Dans un communiqué publié ce mardi 03 octobre, lCREDDHO ( Centre de recherche sur l’environnement, la démocratie et les droits de l’homme ) s’inquiète de la répartition illégale des parcelles dans le parc national Virunga, zone protégée par l’Institut congolais pour la conservation de la nature (ICCN).

Il est intolérable et inconcevable que ce patrimoine mondial soit en proie aux pratiques d’accaparement des terres. Certaines organisations paysannes manipulent les communautés et les distribuent dans les limites de cette zone protégée“, s’indigne le CREDDHO.

Le dernier cas, renseigne cette organisation, est celui observé dans les localités de Butuka Kitaghu / Bulongo, Kyavikere / Nzelube, Kinyatsi, Hululu et Kilya, où certains membres de la communauté locale, inconscients de la législation, ont été piégés par des hommes les encourageant avec de fausses promesses de fermer au sein de la limites de l’aire protégée parc national de Virunga; “cette pratique illégale a également été dénoncée par l’ICCN dans sa déclaration récente sur la vente de terrains dans le parc“, affirme le communiqué écrit en anglais.

Ces soi-disant organisations ont déjà distribué des cartes membres à environ 50 bénéficiaires potentiels de terrains retirés de Virunga NP dans les localités de Kinyatsi, Hululu et Kilya“, fait-on savoir. 

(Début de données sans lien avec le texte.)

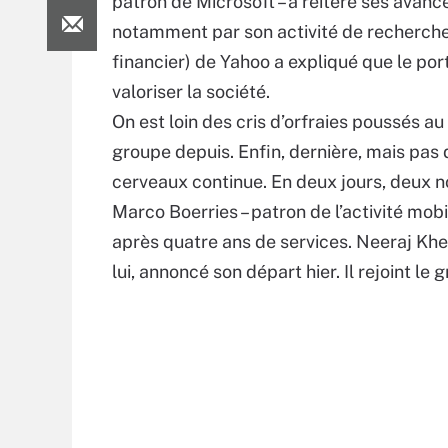
patron de Microsoft – a réitéré ses avance
notamment par son activité de recherche
financier) de Yahoo a expliqué que le por
valoriser la société.
On est loin des cris d’orfraies poussés au
groupe depuis. Enfin, dernière, mais pas d
cerveaux continue. En deux jours, deux no
Marco Boerries – patron de l’activité mobi
après quatre ans de services. Neeraj Khem
lui, annoncé son départ hier. Il rejoint le 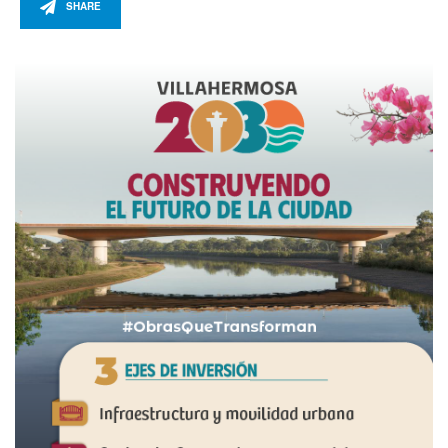
SHARE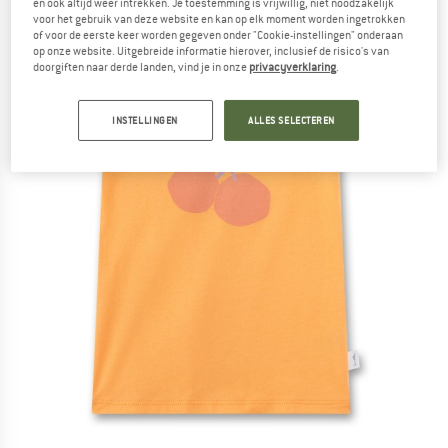
en ook altijd weer intrekken. Je toestemming is vrijwillig, niet noodzakelijk
voor het gebruik van deze website en kan op elk moment worden ingetrokken
of voor de eerste keer worden gegeven onder "Cookie-instellingen" onderaan
op onze website. Uitgebreide informatie hierover, inclusief de risico's van
doorgiften naar derde landen, vind je in onze
privacyverklaring
.
INSTELLINGEN
ALLES SELECTEREN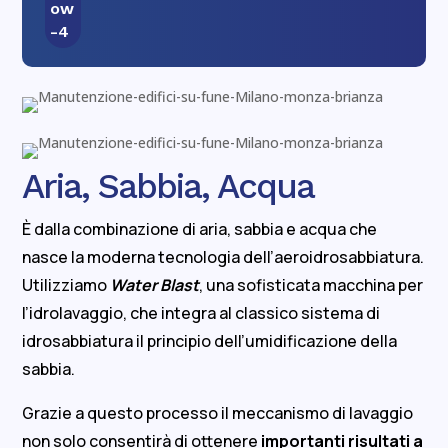
Aria, Sabbia, Acqua
È dalla combinazione di aria, sabbia e acqua che
nasce la moderna tecnologia dell’aeroidrosabbiatura.
Utilizziamo
Water Blast
, una sofisticata macchina per
l’idrolavaggio, che integra al classico sistema di
idrosabbiatura il principio dell’umidificazione della
sabbia.
Grazie a questo processo il meccanismo di lavaggio
non solo consentirà di ottenere
importanti risultati a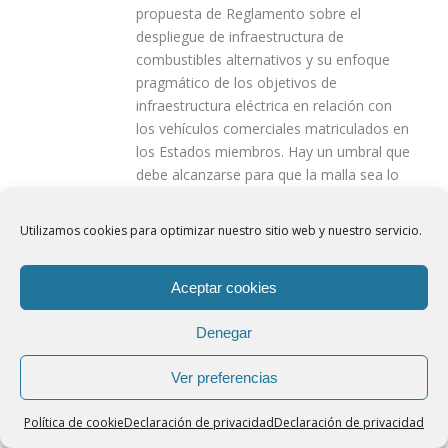
propuesta de Reglamento sobre el
despliegue de infraestructura de
combustibles alternativos y su enfoque
pragmático de los objetivos de
infraestructura eléctrica en relación con
los vehículos comerciales matriculados en
los Estados miembros. Hay un umbral que
debe alcanzarse para que la malla sea lo
suficientemente densa como para
satisfacer las expectativas, las
Utilizamos cookies para optimizar nuestro sitio web y nuestro servicio.
necesidades y la inversión de las
empresas. También es positiva la
Aceptar cookies
referencia a la presencia de puntos de
recarga para camiones en las áreas de
Denegar
estacionamiento.
Ver preferencias
La UETR apoya la combinación de energía
y la neutralidad tecnológica que deben
Política de cookie
Declaración de privacidad
Declaración de privacidad
garantizarse teniendo en cuenta tanto a
los usuarios como a los flujos. Un mayor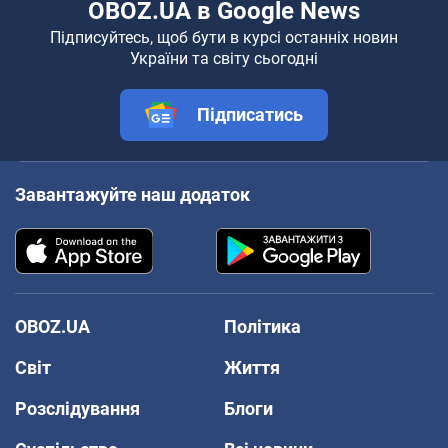
OBOZ.UA в Google News
Підписуйтесь, щоб бути в курсі останніх новин
України та світу сьогодні
Підписатись
Завантажуйте наш додаток
OBOZ.UA
Політика
Світ
Життя
Розслідування
Блоги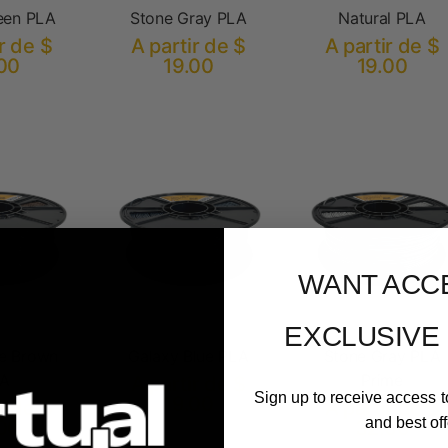
een PLA
Stone Gray PLA
Natural PLA
r de $
A partir de $
A partir de $
00
19.00
19.00
WANT ACC
EXCLUSIVE
e Brown
Galaxy Blue PLA
Stone Gray PLA
A
Prime
A partir de $
Sign up to receive access t
19.00
r de $
A partir de $
and best off
00
32.00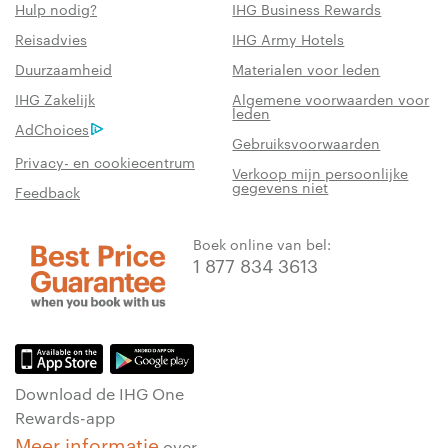
Hulp nodig?
IHG Business Rewards
Reisadvies
IHG Army Hotels
Duurzaamheid
Materialen voor leden
IHG Zakelijk
Algemene voorwaarden voor
leden
AdChoices
Gebruiksvoorwaarden
Privacy- en cookiecentrum
Verkoop mijn persoonlijke
gegevens niet
Feedback
Boek online van bel:
1 877 834 3613
Download de IHG One
Rewards-app
Meer informatie
over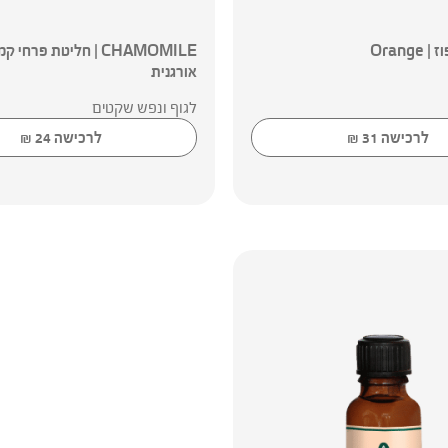
Orang
CHAMOMILE | חליטת פרחי 
אורגנית
לגוף ונפש שקטים
לרכישה
31
לרכישה
24
₪
₪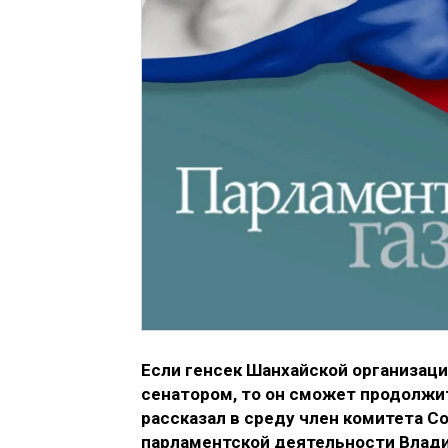
Если генсек Шанхайской организац
сенатором, то он сможет продолжи
рассказал в среду член комитета С
парламентской деятельности Влад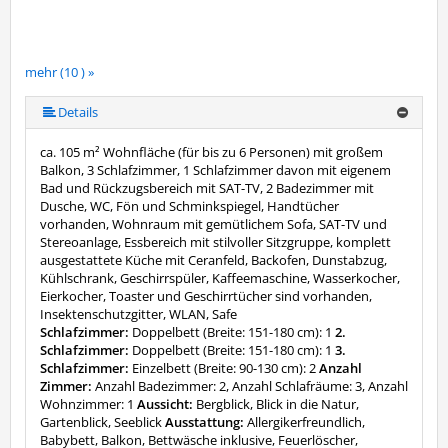
mehr (10 ) »
mehr (10 ) »
mehr (10 ) »
mehr (10 ) »
mehr (10 ) »
mehr (10 ) »
mehr (10 ) »
Details
ca. 105 m² Wohnfläche (für bis zu 6 Personen) mit großem
Balkon, 3 Schlafzimmer, 1 Schlafzimmer davon mit eigenem
Bad und Rückzugsbereich mit SAT-TV, 2 Badezimmer mit
Dusche, WC, Fön und Schminkspiegel, Handtücher
vorhanden, Wohnraum mit gemütlichem Sofa, SAT-TV und
Stereoanlage, Essbereich mit stilvoller Sitzgruppe, komplett
ausgestattete Küche mit Ceranfeld, Backofen, Dunstabzug,
Kühlschrank, Geschirrspüler, Kaffeemaschine, Wasserkocher,
Eierkocher, Toaster und Geschirrtücher sind vorhanden,
Insektenschutzgitter, WLAN, Safe
Schlafzimmer:
Doppelbett (Breite: 151-180 cm): 1
2.
Schlafzimmer:
Doppelbett (Breite: 151-180 cm): 1
3.
Schlafzimmer:
Einzelbett (Breite: 90-130 cm): 2
Anzahl
Zimmer:
Anzahl Badezimmer: 2, Anzahl Schlafräume: 3, Anzahl
Wohnzimmer: 1
Aussicht:
Bergblick, Blick in die Natur,
Gartenblick, Seeblick
Ausstattung:
Allergikerfreundlich,
Babybett, Balkon, Bettwäsche inklusive, Feuerlöscher,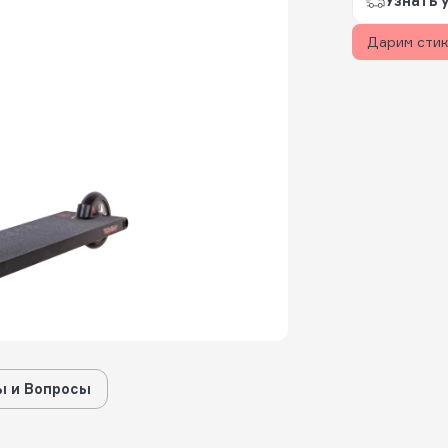
Узнать 
Дарим сти
 и Вопросы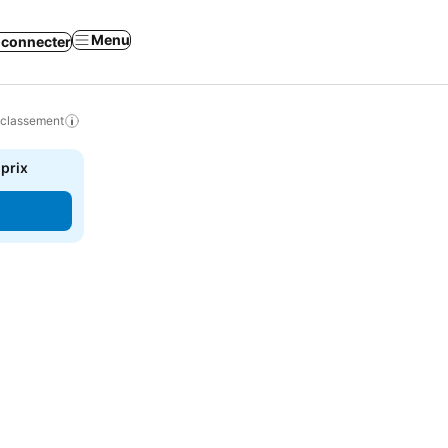
Menu
 connecter
 classement
 prix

Par ailleurs, dans d’autres domaines, en particulier à Muramba, Museya et Mayangose ​​près de Mangolikene, la distribution des terres semble être facilitée par certains chefs et dignitaires locaux, en complicité avec les groupes armés.

Il convient de noter que cette situation est un goulet d’étranglement non seulement pour l’investissement, la conservation de la nature mais aussi pour les projets de développement initiés dans ce domaine par l’ICCN et ses partenaires. Cela augmente l’insécurité avec la présence de milices Mai-Mai qui se prennent en tant que «seigneurs de la guerre». Ils tuent les gardes forestiers, menacent les défenseurs environnementaux et profitent de l’exploitation illicite des ressources naturelles et de la vente illégale de terres dans et autour du parc national Virunga”, dénonce le  CREDDHO. 

Situé à la frontière de l’Ouganda et du Rwanda,  Virunga est le parc national le plus ancien d’Afrique et est également l’aire protégée la plus biologiquement diversifiée du continent. Les 7800 kilomètres carrés du parc incluent les forêts, les savanes, les plaines de laves, les marécages, les vallées de l’érosion, les volcans actifs et les sommets glaciaires des montagnes de Rwenzori. La caractéristique qui symbolise . On trouve des Okapis vivant le long de la vallée de la rivière Semliki.

En août 2017, trois gardes forestiers ont été tués lors d’une attaque contre leur position dans le secteur nord par la milice Mai-Mai.

CREDDHO appelle “toutes les parties prenantes à soutenir les actions de conservation de la communauté et de protection de l’environnement; pour travailler pour la restauration d’un climat de coexistence pacifique dans cette zone protégée et dans le paysage de Virunga et rappelle le respect des dispositions légales et des droits de l’homme pour la sauvegarde de ce patrimoine naturel naturel pour toute l’humanité.